— BEGIN Input rows —

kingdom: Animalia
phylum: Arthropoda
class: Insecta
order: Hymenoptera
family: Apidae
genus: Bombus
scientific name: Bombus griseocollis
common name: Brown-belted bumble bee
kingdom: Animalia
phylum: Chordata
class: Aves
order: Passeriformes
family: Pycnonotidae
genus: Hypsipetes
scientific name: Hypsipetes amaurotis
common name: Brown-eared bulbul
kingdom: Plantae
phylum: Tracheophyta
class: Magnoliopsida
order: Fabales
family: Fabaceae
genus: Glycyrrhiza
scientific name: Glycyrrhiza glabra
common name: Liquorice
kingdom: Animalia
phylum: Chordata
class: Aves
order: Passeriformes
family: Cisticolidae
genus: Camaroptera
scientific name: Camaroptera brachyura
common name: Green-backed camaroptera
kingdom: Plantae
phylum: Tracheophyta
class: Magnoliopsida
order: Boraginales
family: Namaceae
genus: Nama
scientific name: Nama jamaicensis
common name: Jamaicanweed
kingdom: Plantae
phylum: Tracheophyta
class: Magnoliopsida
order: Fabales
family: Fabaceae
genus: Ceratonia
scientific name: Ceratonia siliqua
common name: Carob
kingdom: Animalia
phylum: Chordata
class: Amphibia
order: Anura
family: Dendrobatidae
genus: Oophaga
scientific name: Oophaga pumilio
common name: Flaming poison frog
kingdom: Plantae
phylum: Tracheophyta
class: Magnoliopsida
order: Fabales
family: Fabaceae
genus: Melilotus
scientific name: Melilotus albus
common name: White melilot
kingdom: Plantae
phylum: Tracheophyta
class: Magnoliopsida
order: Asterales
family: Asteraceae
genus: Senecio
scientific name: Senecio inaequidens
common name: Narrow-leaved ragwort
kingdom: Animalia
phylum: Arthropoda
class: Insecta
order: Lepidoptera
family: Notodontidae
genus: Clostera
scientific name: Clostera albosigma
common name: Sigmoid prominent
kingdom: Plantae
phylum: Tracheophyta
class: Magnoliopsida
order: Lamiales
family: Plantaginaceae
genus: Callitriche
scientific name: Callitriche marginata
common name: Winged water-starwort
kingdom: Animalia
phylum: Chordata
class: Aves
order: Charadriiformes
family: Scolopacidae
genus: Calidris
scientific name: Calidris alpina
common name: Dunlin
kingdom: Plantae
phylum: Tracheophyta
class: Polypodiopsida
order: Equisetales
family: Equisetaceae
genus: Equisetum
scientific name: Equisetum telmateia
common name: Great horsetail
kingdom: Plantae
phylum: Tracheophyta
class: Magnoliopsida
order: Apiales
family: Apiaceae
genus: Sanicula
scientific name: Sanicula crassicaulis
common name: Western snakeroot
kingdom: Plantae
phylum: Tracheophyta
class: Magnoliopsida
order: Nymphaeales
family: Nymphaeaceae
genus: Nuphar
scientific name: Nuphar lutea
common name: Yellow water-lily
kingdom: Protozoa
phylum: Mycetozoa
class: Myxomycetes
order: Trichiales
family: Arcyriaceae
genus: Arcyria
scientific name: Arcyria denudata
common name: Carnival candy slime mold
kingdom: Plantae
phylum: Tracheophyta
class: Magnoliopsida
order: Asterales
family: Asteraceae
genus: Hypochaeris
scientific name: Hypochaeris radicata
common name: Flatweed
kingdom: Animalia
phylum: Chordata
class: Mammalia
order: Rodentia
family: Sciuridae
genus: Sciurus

— END Input rows —

Copy every line of the material above word for word and in the same order, from the first kingdom line through the last genus line.

kingdom: Animalia
phylum: Arthropoda
class: Insecta
order: Hymenoptera
family: Apidae
genus: Bombus
scientific name: Bombus griseocollis
common name: Brown-belted bumble bee
kingdom: Animalia
phylum: Chordata
class: Aves
order: Passeriformes
family: Pycnonotidae
genus: Hypsipetes
scientific name: Hypsipetes amaurotis
common name: Brown-eared bulbul
kingdom: Plantae
phylum: Tracheophyta
class: Magnoliopsida
order: Fabales
family: Fabaceae
genus: Glycyrrhiza
scientific name: Glycyrrhiza glabra
common name: Liquorice
kingdom: Animalia
phylum: Chordata
class: Aves
order: Passeriformes
family: Cisticolidae
genus: Camaroptera
scientific name: Camaroptera brachyura
common name: Green-backed camaroptera
kingdom: Plantae
phylum: Tracheophyta
class: Magnoliopsida
order: Boraginales
family: Namaceae
genus: Nama
scientific name: Nama jamaicensis
common name: Jamaicanweed
kingdom: Plantae
phylum: Tracheophyta
class: Magnoliopsida
order: Fabales
family: Fabaceae
genus: Ceratonia
scientific name: Ceratonia siliqua
common name: Carob
kingdom: Animalia
phylum: Chordata
class: Amphibia
order: Anura
family: Dendrobatidae
genus: Oophaga
scientific name: Oophaga pumilio
common name: Flaming poison frog
kingdom: Plantae
phylum: Tracheophyta
class: Magnoliopsida
order: Fabales
family: Fabaceae
genus: Melilotus
scientific name: Melilotus albus
common name: White melilot
kingdom: Plantae
phylum: Tracheophyta
class: Magnoliopsida
order: Asterales
family: Asteraceae
genus: Senecio
scientific name: Senecio inaequidens
common name: Narrow-leaved ragwort
kingdom: Animalia
phylum: Arthropoda
class: Insecta
order: Lepidoptera
family: Notodontidae
genus: Clostera
scientific name: Clostera albosigma
common name: Sigmoid prominent
kingdom: Plantae
phylum: Tracheophyta
class: Magnoliopsida
order: Lamiales
family: Plantaginaceae
genus: Callitriche
scientific name: Callitriche marginata
common name: Winged water-starwort
kingdom: Animalia
phylum: Chordata
class: Aves
order: Charadriiformes
family: Scolopacidae
genus: Calidris
scientific name: Calidris alpina
common name: Dunlin
kingdom: Plantae
phylum: Tracheophyta
class: Polypodiopsida
order: Equisetales
family: Equisetaceae
genus: Equisetum
scientific name: Equisetum telmateia
common name: Great horsetail
kingdom: Plantae
phylum: Tracheophyta
class: Magnoliopsida
order: Apiales
family: Apiaceae
genus: Sanicula
scientific name: Sanicula crassicaulis
common name: Western snakeroot
kingdom: Plantae
phylum: Tracheophyta
class: Magnoliopsida
order: Nymphaeales
family: Nymphaeaceae
genus: Nuphar
scientific name: Nuphar lutea
common name: Yellow water-lily
kingdom: Protozoa
phylum: Mycetozoa
class: Myxomycetes
order: Trichiales
family: Arcyriaceae
genus: Arcyria
scientific name: Arcyria denudata
common name: Carnival candy slime mold
kingdom: Plantae
phylum: Tracheophyta
class: Magnoliopsida
order: Asterales
family: Asteraceae
genus: Hypochaeris
scientific name: Hypochaeris radicata
common name: Flatweed
kingdom: Animalia
phylum: Chordata
class: Mammalia
order: Rodentia
family: Sciuridae
genus: Sciurus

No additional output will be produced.